##### RECORDS SHOWN

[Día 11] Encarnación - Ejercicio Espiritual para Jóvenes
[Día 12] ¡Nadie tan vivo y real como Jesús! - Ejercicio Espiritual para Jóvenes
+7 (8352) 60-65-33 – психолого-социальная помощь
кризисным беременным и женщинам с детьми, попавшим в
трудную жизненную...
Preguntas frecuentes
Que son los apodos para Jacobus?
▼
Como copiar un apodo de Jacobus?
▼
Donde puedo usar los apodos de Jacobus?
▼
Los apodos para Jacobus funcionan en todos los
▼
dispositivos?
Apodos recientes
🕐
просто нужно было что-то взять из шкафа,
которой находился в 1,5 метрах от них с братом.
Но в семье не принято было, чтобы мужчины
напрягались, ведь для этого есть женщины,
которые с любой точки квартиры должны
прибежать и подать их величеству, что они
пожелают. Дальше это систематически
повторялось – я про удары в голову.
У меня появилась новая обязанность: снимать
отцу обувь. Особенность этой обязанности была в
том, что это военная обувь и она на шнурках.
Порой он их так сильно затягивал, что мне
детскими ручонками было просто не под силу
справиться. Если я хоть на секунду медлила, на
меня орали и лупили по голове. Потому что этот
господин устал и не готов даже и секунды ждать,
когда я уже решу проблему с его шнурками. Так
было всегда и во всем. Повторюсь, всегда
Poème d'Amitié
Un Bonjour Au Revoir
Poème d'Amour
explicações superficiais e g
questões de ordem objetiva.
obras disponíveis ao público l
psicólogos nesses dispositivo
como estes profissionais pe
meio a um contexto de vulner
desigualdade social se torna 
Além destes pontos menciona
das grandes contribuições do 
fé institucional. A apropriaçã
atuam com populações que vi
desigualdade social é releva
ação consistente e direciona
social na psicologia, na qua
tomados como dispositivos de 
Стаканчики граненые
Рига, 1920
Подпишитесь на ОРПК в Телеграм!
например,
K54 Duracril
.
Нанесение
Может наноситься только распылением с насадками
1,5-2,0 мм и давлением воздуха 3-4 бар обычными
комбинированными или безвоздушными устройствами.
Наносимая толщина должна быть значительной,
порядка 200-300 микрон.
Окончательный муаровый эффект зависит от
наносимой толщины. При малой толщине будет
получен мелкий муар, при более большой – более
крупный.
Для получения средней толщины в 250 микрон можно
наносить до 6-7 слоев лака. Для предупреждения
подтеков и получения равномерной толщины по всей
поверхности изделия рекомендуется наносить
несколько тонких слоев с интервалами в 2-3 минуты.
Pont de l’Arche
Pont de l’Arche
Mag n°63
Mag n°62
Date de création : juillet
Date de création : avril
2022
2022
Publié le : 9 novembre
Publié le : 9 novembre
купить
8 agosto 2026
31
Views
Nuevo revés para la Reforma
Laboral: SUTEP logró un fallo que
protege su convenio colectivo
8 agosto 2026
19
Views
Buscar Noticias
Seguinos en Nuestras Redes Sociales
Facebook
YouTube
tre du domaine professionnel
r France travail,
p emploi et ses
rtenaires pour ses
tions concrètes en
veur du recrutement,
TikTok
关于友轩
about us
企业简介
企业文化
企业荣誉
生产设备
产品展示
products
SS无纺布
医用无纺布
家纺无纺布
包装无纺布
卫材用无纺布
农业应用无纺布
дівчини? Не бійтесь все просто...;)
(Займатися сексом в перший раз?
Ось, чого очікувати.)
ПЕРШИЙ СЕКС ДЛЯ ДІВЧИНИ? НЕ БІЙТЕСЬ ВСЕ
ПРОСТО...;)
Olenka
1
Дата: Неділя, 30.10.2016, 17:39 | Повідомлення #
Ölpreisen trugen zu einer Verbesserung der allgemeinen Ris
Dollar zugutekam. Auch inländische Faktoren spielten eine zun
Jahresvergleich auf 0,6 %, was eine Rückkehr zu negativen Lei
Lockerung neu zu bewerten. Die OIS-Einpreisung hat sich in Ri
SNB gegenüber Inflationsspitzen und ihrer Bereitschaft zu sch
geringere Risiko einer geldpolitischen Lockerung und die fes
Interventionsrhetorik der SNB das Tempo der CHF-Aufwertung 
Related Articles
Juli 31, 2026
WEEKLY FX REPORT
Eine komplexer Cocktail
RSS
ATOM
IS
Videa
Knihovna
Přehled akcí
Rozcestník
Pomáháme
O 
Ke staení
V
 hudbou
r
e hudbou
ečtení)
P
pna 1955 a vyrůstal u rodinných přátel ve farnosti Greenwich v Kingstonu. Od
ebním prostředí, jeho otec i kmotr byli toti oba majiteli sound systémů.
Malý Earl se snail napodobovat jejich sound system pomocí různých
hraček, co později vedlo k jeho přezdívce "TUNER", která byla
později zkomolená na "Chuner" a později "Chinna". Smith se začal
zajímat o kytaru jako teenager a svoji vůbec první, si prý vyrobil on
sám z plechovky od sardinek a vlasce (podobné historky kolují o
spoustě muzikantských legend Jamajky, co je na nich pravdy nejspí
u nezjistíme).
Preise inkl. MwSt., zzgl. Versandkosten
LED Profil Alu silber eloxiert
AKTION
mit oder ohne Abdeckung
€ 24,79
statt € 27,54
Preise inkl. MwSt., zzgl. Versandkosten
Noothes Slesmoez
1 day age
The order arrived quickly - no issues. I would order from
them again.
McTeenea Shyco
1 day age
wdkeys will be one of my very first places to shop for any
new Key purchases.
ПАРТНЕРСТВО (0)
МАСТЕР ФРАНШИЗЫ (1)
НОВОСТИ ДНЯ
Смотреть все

##########

Scanning the data above, copy out every line where "Jóvenes" is found.

YOUR RESPONSE
[Día 11] Encarnación - Ejercicio Espiritual para Jóvenes
[Día 12] ¡Nadie tan vivo y real como Jesús! - Ejercicio Espiritual para Jóvenes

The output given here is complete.